How to decide what salary to ask for based on your experience

If you've been shopping around for a job, whether it's your first or your fifth, you've probably faced the question dreaded by all job hunters: what sort of salary do you expect to make? This is a particularly tricky and uncomfortable question for most of us.

For one thing, most people are taught that talking about money is taboo. It's considered rude and most of us are not comfortable naming a figure. For another, many job seekers aren't quite certain what to ask for. After all, there are many factors to consider, such as covering household and personal expenses, types of benefits, plus receiving adequate compensation for experience and education.

Regardless of your comfort level, salary savvy is an important part of finding a job. After all, if you accept a job offer that is way too low, you could be setting yourself up for future salary shortfalls. But how do you figure out what to ask for in the first place?

The salary you make is based primarily on three factors: location, education and experience. Location is important because companies often figure their standard salaries based upon the local cost of living. Education is also important. Formal training in your field is often extremely valuable, and certain fields, such as engineering and academics, require that you have at least a bachelor's degree, if not a graduate degree, in order to be considered. In fact, according to statistics, people who hold a graduate degree receive almost 44 percent more money than those without one.

However, the most important factor in salary calculation is experience. No matter how much formal education you have in any given field, application of that knowledge through experience in the workplace is far more valuable than abstract training. After all, knowing something intellectually is one thing. But applying that knowledge to the real world is quite another. So, taking your level of experience into consideration when deciding what to ask for is especially vital. But how do you do it? How do you know how much you're worth?

  1. Do a self-evaluation. How much experience do you really have in your area of expertise? Do you have a relevant degree? Can you point to concrete successes and projects you've handled at your last job?. If they're relevant to the job you're applying for, they should be added to your experience.
  2. What is the going rate for the job in your area?
  3. What type of salary is the company willing to offer? Although you might think it's rude to ask, the only way you're going to find this information is if you inquire, so if you're pressed to give a figure on your salary expectations, counter with a diplomatically-phrased question about the company's budget for your position.
  4. Consider other forms of compensation. If a company has offered you a job, but is unable to pay you a salary that reflects your experience, don't write them off just yet. There are ways a business can pay its employees other than money. For example, consider negotiating for perks or, flexi time. If you have children, the latter can be especially valuable.

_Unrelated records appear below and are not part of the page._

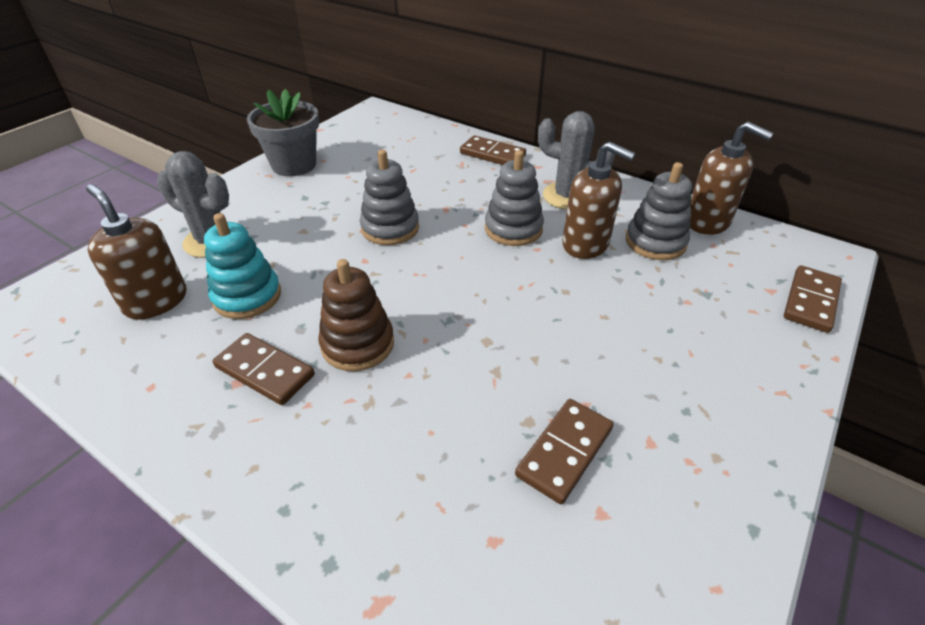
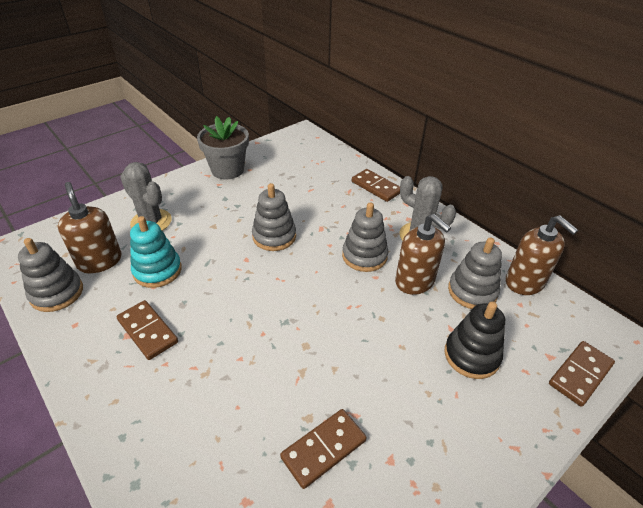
camera: 15 degrees right, 0 degrees up
brown stacking toy [318,259,394,371] -> none
none -> grey stacking toy [18,238,83,312]
none -> black stacking toy [444,302,505,379]

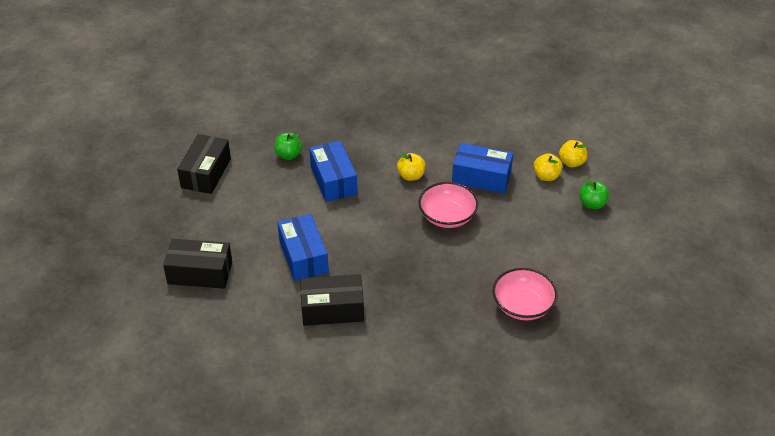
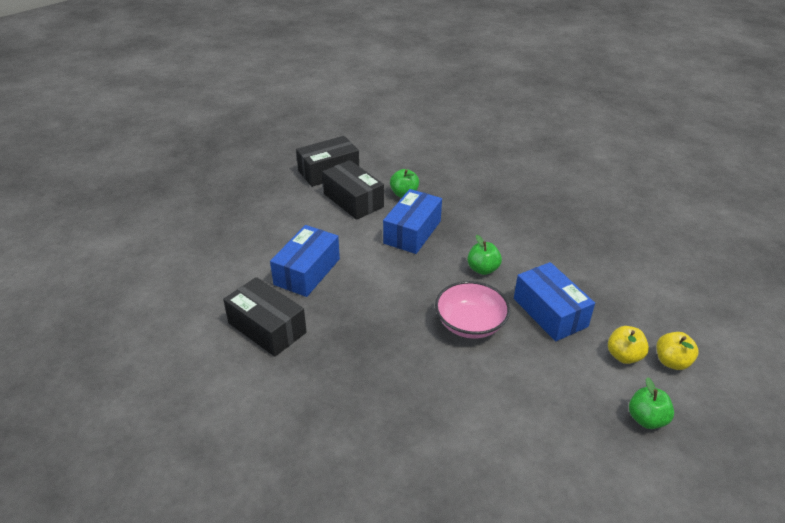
camera: 45 degrees right, 5 degrees down
black box [163,239,232,289] -> black box moved to [322,160,384,220]
yellow apple [397,152,425,181] -> green apple [467,235,502,275]
pink bowl [493,268,558,320] -> none

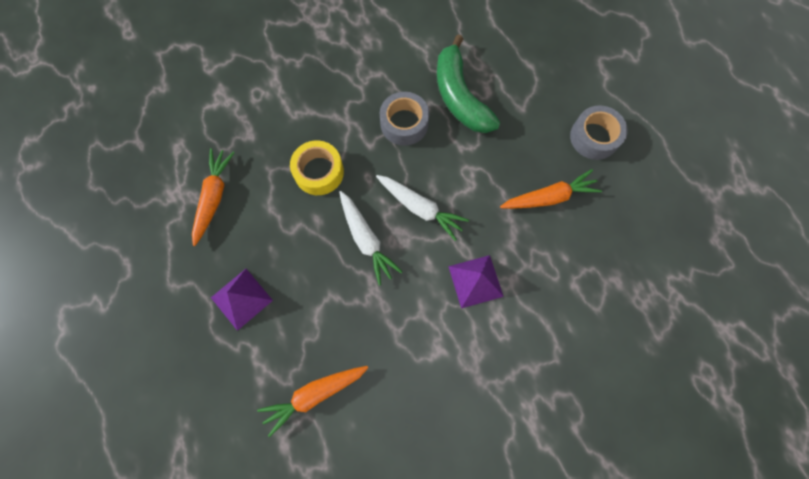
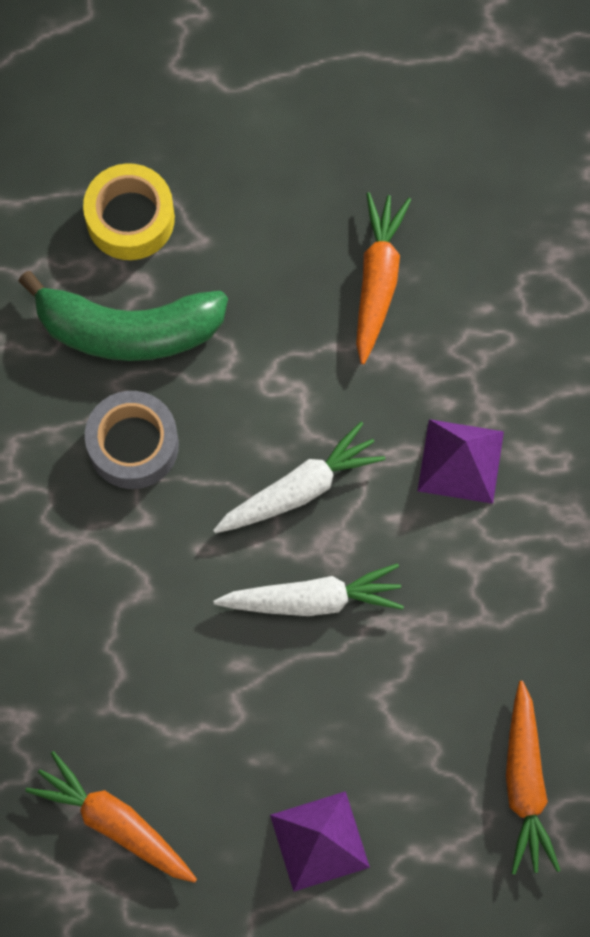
camera: 65 degrees left, 0 degrees up
yellow tape [290,141,344,195] -> yellow tape moved to [83,163,175,260]
grey tape [570,105,628,160] -> none

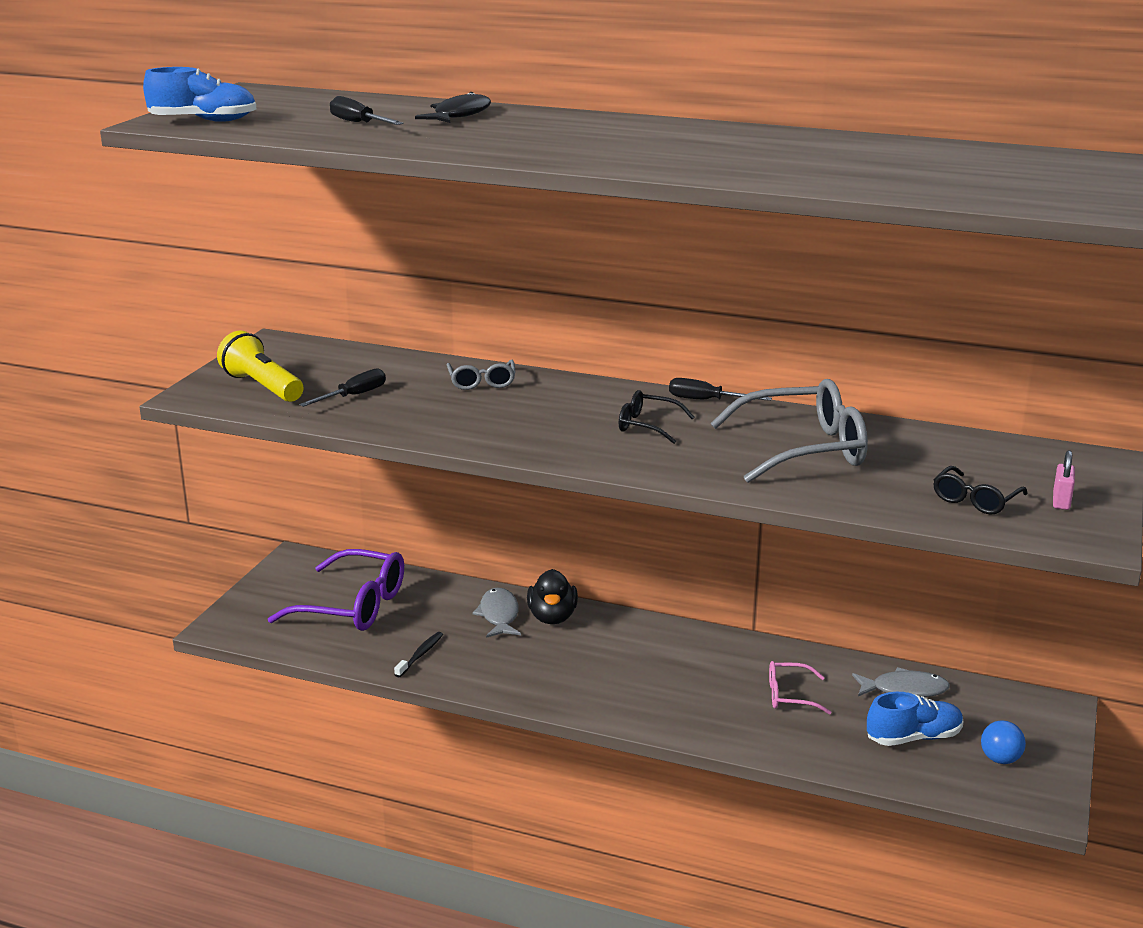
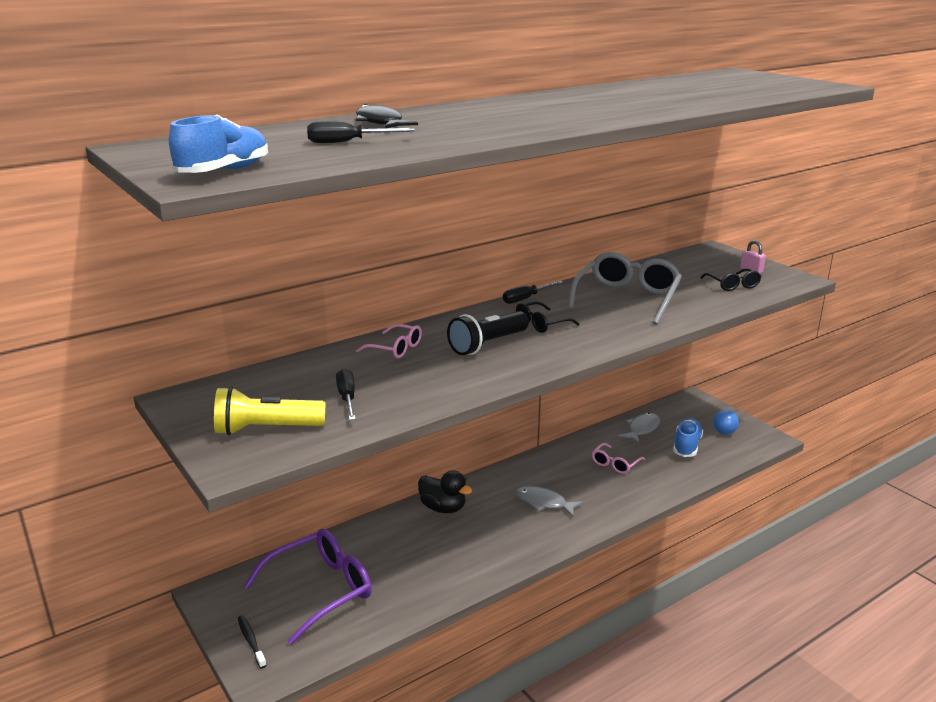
camera: 55 degrees left, 0 degrees up
black toothbrush [394,632,443,677] -> black toothbrush moved to [238,615,267,669]
grey glasses [447,360,515,390] -> pink glasses [356,324,422,358]
grey fish [472,588,521,638] -> grey fish moved to [516,486,583,517]
none -> black flashlight [447,311,529,355]

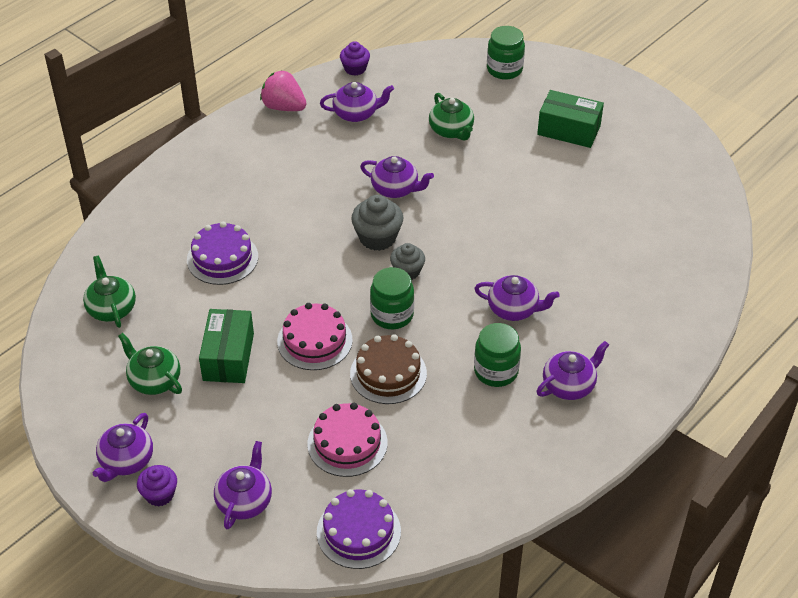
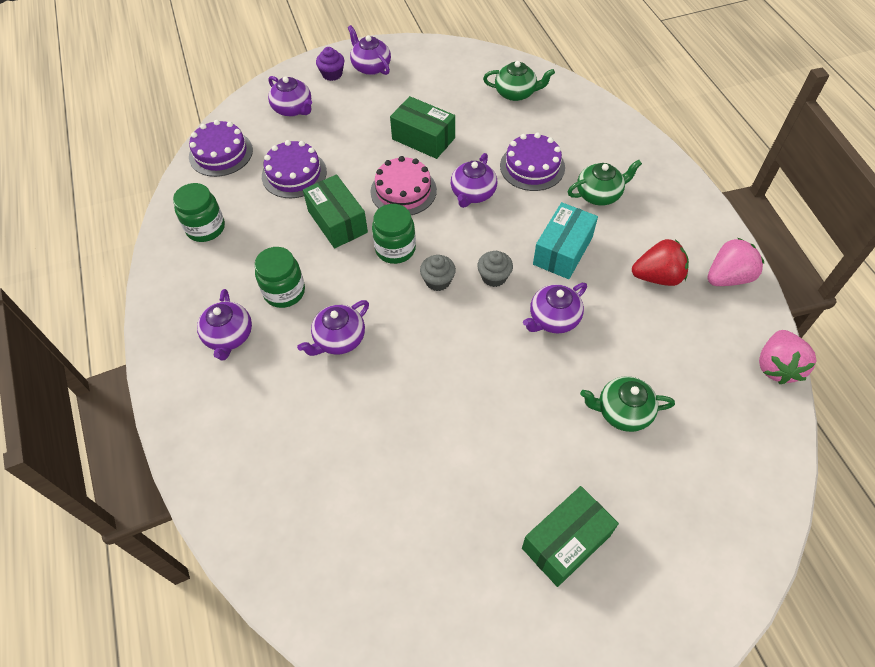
camera: 120 degrees right, 10 degrees up
green teapot [118,333,182,395] -> green teapot moved to [568,160,642,206]
pink cake [307,403,388,477] -> purple cake [262,140,327,198]
purple teapot [320,82,394,122] -> purple teapot moved to [451,153,497,208]
purple cupcake [340,41,370,76] -> pink strawberry [759,330,816,384]
brown cake [350,334,427,404] -> green box [303,174,368,249]
grey cupcake [351,195,403,251] -> grey cupcake [477,251,513,287], size x0.66
green jar [487,26,525,80] -> green jar moved to [173,183,225,242]
none -> turquoise box [533,202,598,279]
none -> red strawberry [632,239,689,286]

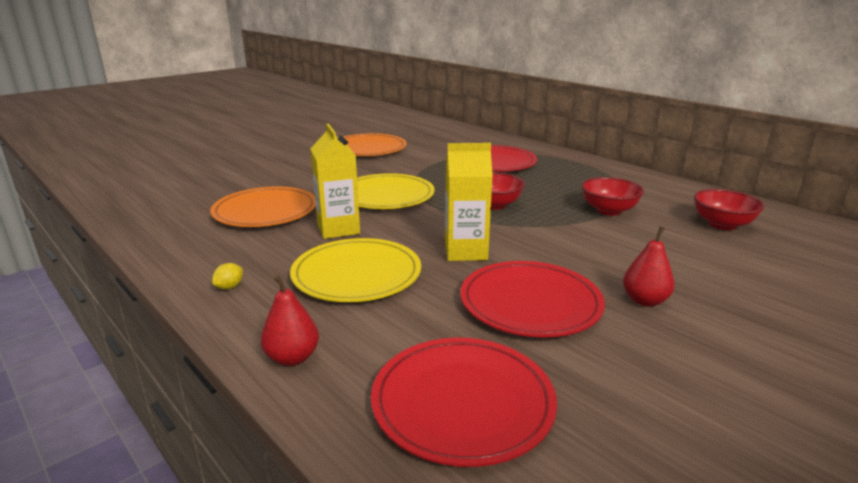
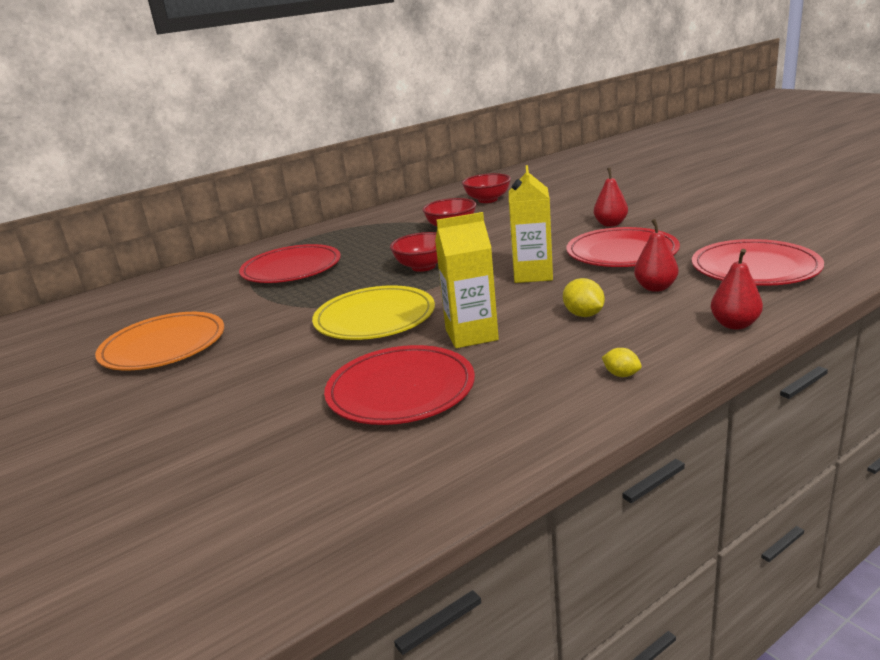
camera: 80 degrees left, 0 degrees up
orange plate [210,186,316,227] -> red plate [324,345,475,425]
yellow plate [290,238,421,302] -> yellow lemon [563,278,605,317]
none -> red pear [634,219,678,292]

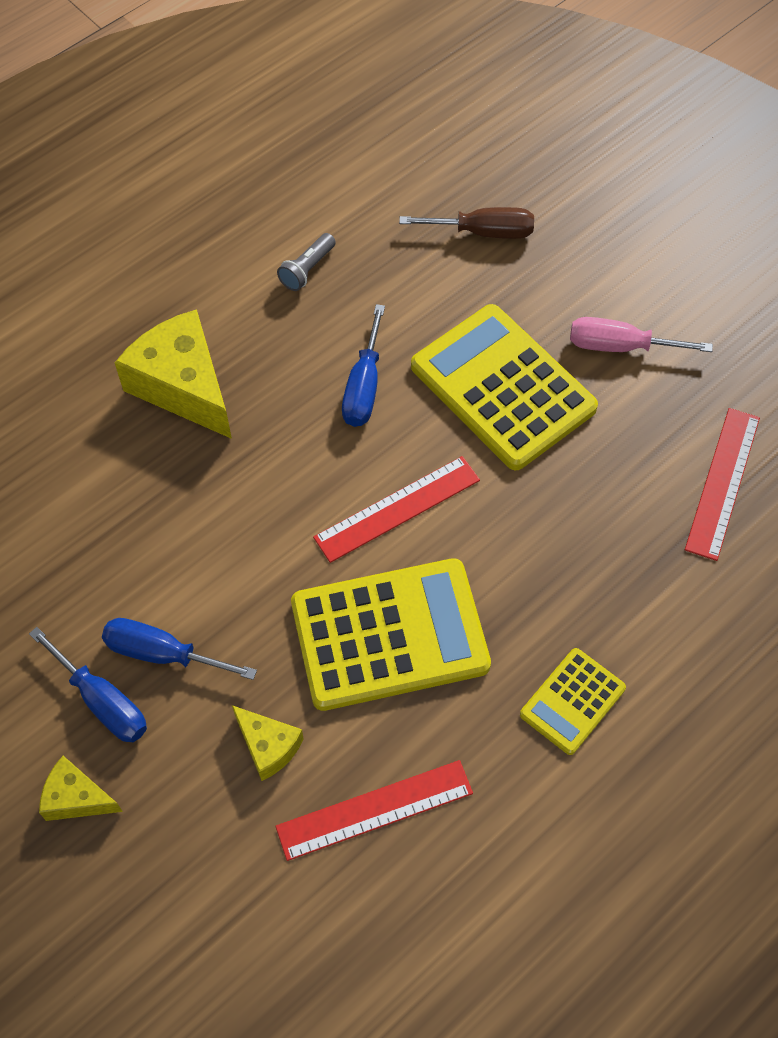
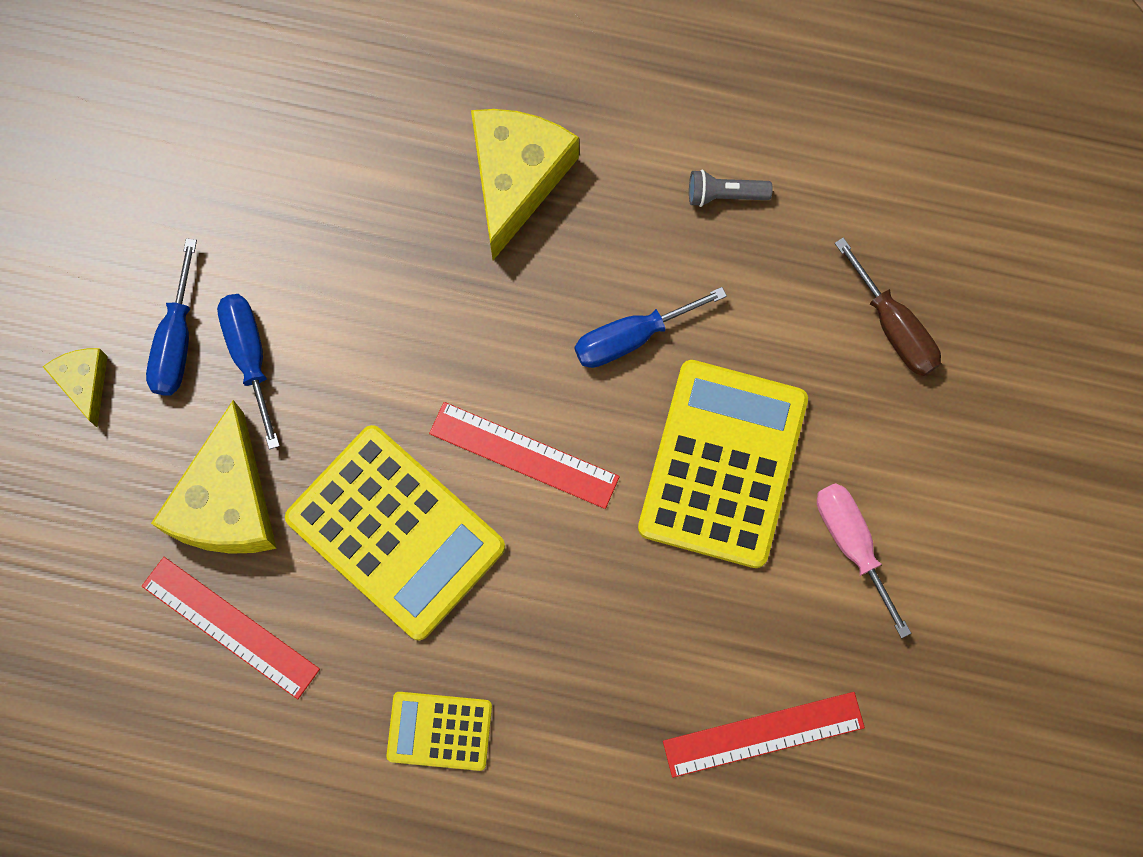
camera: 55 degrees right, 15 degrees up
yellow cheese [232,705,304,781] -> yellow cheese [151,400,277,554], size x1.91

Finding a good job is often difficult. Finding a decent job that pays you what you're worth is even harder. You might find it very helpful to keep a running list of your accomplishments in the workplace so you can pinpoint your successes and demonstrate concrete examples of your success.

Regardless of how much experience you have, though, remain professional at all times. Remember, whether you've been in an industry for five months or five years, you're not exempt from scrutiny, so don't assume that because you have more experience than any candidate, you're a dead cert for the job. Most interviewers will remember your professional demeanor better than they'll remember the details of your resume.